Sekarang, kita bahas jejak pejuang revolusi Kuba: Fidel Castro. Dia menjadi tokoh penting yang memimpin penggulingan rezim diktator Fulgencio Batista.

Tahun 1950-an, sebagai seorang mahasiswa fakultas hukum, Castro mulai mengorganisir perlawanan terhadap rezim Batista. Dia berhasil mengumpulkan seratusan kaum revolusioner. Sebagian besar mahasiswa dan kaum miskin kota.

Usai berlatih perjuangan bersenjata, pada 26 Juli 1953, Fidel dan kawan-kawannya menyerbu sebuah barak tentara di Moncada. Terbukti, serangan prematur itu menemui kegagalan.

Fidel dan kawan-kawannya ditangkap. Dia digiring ke hotel prodeo. Di balik jeruji besi, Sukarno melahap buku-buku Marx, Lenin, Jose Marti, Freud hingga Shakespeare.

Lalu, saat digiring ke pengadilan, Fidel membacakan pledoinya yang terkenal: La historia me absolverá atau sejarah akan membebaskanku.

Pidato tak membuatnya lolos dari hukuman. Fidel dijatuhi hukuman penjara selama 15 tahun. Beruntung, pada 1955, dia mendapat amnesti dari rezim Batista. Fidel pun menghirup udara bebas.

#4 JOSE “PEPE” MUJICA

Kalian yang pernah nonton film Netflix, El Pepe: a Supreme Life (2018), tentu tak asing dengan nama mantan Presiden Uruguay: Jose Mujica.

Nama Pepe Mujica sempat hits di tahun 2012 lalu, setelah media-media arus-utama menjulukinya “Presiden termiskin di dunia” lantaran gaya hidupnya yang sangat sederhana dan egaliter. 

Namun, mengorek sejarah hidupnya, orang akan tahu kalau Pepe Mujika adalah bekas gerilyawan kiri. Dia pernah menjadi bagian organisasi bersenjata, Movimiento de Liberación Nacional-Tupamaros alias Gerakan Pembebasan Nasional Tupamaros (MLN-Tupamaros).
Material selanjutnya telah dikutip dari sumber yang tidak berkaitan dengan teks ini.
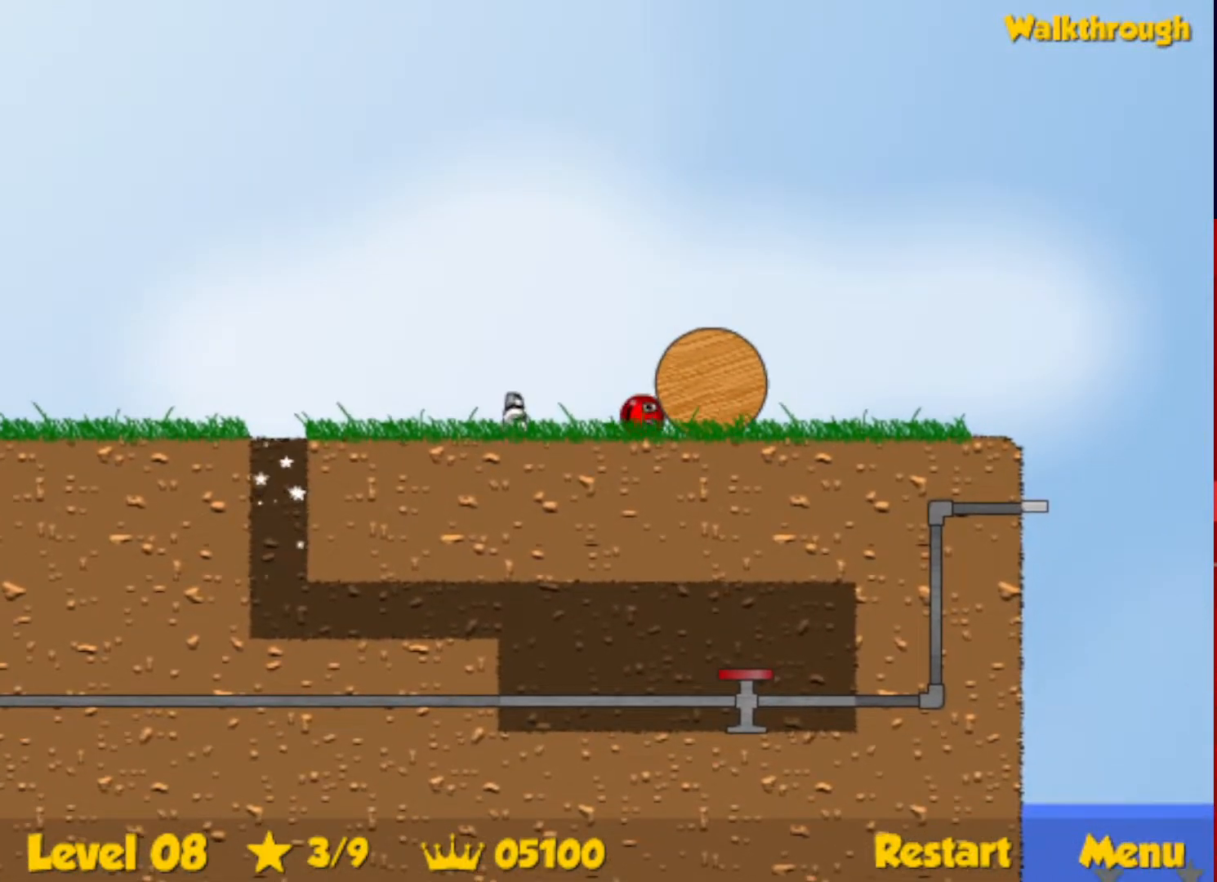
{"keys": ["right"], "events": []}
Di tahun 1970-an, organisasi ini melakukan perang gerilya kota. Aksinya kayak Robin Hood; merampok orang kaya atau bank, lalu membagi-bagikannya pada orang miskin.

Di tahun 1970, ketika sedang menggelar rapat dengan kawan-kawannya, polisi datang menyergap. Terjadilah tembak-menembak. Mujica tertembak enam peluru, lalu dilarikan ke rumah sakit. Nyawanya selamat.

Tetapi dia berhasil ditangkap dan dikirim ke penjara Punta Carretas. Namun, cerita ajaib terjadi di sini. Mirip dengan kisah dalam film “The Shawshank Redemption”, Mujica berhasil kabur dari penjara setelah menggali terowongan di bawah penjara. 

Sayang, tak lama kemudian, Mujica ditangkap lagi. Namun, sekali lagi, pada April 1972, dia membuat kisah ajaib lagi: kembali lolos dari penjara. Namun, tak sampai setahun, Mujica ditangkap lagi.

Akhirnya, begitu tertangkap, Mujica sempat tinggal di penjara isolasi selama 2 tahun. Tak pernah mandi. Dan hanya berteman dengan suara tikus dan katak. “Hanya tikus dan katak itu yang bisa jadi kawan saya,” kenangnya.

Tahun 1985, setelah menjalani penjara selama 13 tahun, Mujica menghirup udara bebas. Di luar penjara, Mujica terus membangun gerakan politik hingga terpilih sebagai Presiden Uruguay pada pemilu 2009.

#5 LULA DA SILVA

Tahun 2002, seorang aktivis buruh mengukir sejarah baru dalam sejarah politik Brazil. Pertama kalinya dalam sejarah negeri itu, seorang buruh yang tak lulus SD terpilih sebagai Presiden.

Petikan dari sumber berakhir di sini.